Exercise brief: Please restate each line of the data below exactly. Omit all images.

*****

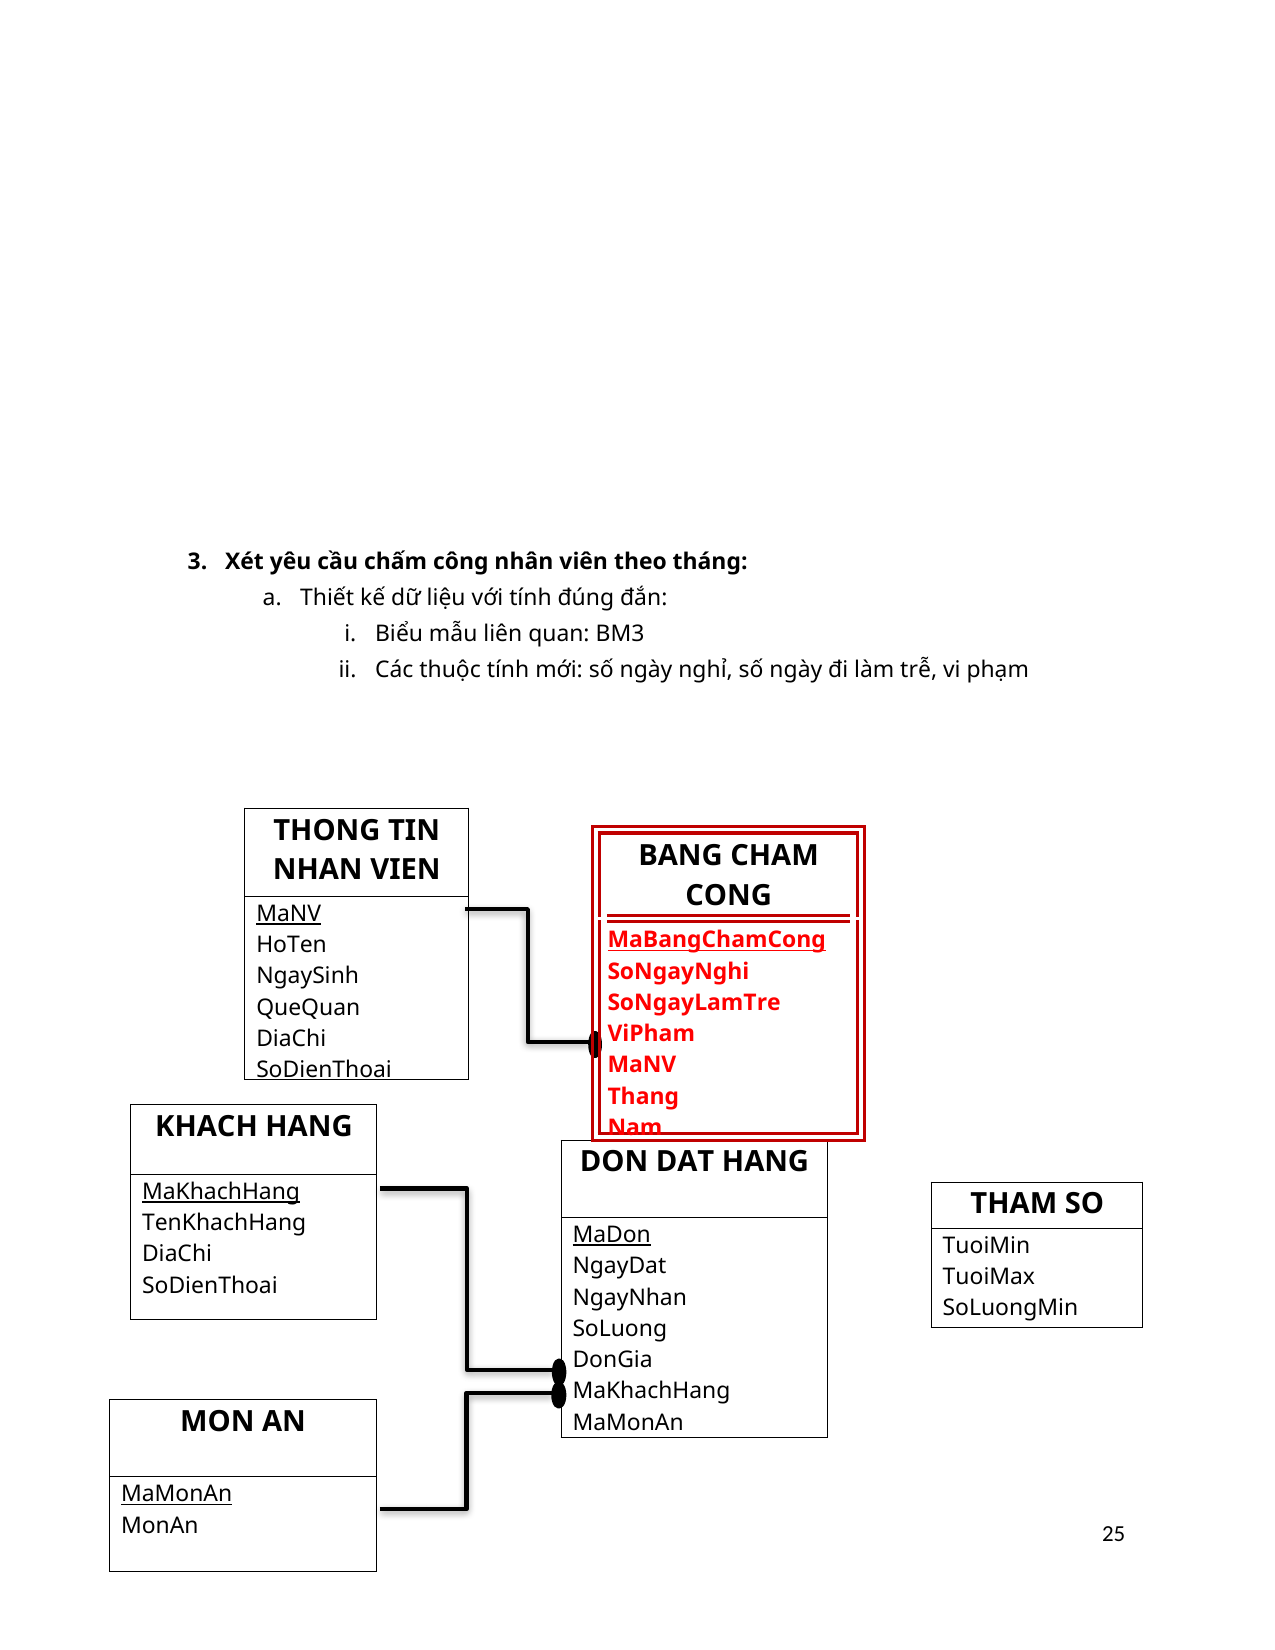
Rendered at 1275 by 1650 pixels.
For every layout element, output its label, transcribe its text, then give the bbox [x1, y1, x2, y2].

list Xét yêu cầu chấm công nhân viên theo tháng: [187, 545, 1125, 577]
list Các thuộc tính mới: số ngày nghỉ, số ngày đi làm trễ, vi phạm [356, 653, 1125, 684]
list Biểu mẫu liên quan: BM3 [356, 617, 1125, 648]
list Thiết kế dữ liệu với tính đúng đắn: [262, 581, 1125, 612]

*****

Reply:
Rendered at 1275 by 1650 pixels.
For every layout element, output its label, transcribe its text, then give the bbox [x1, y1, x2, y2].

list Xét yêu cầu chấm công nhân viên theo tháng: [187, 545, 1125, 577]
list Các thuộc tính mới: số ngày nghỉ, số ngày đi làm trễ, vi phạm [356, 653, 1125, 684]
list Biểu mẫu liên quan: BM3 [356, 617, 1125, 648]
list Thiết kế dữ liệu với tính đúng đắn: [262, 581, 1125, 612]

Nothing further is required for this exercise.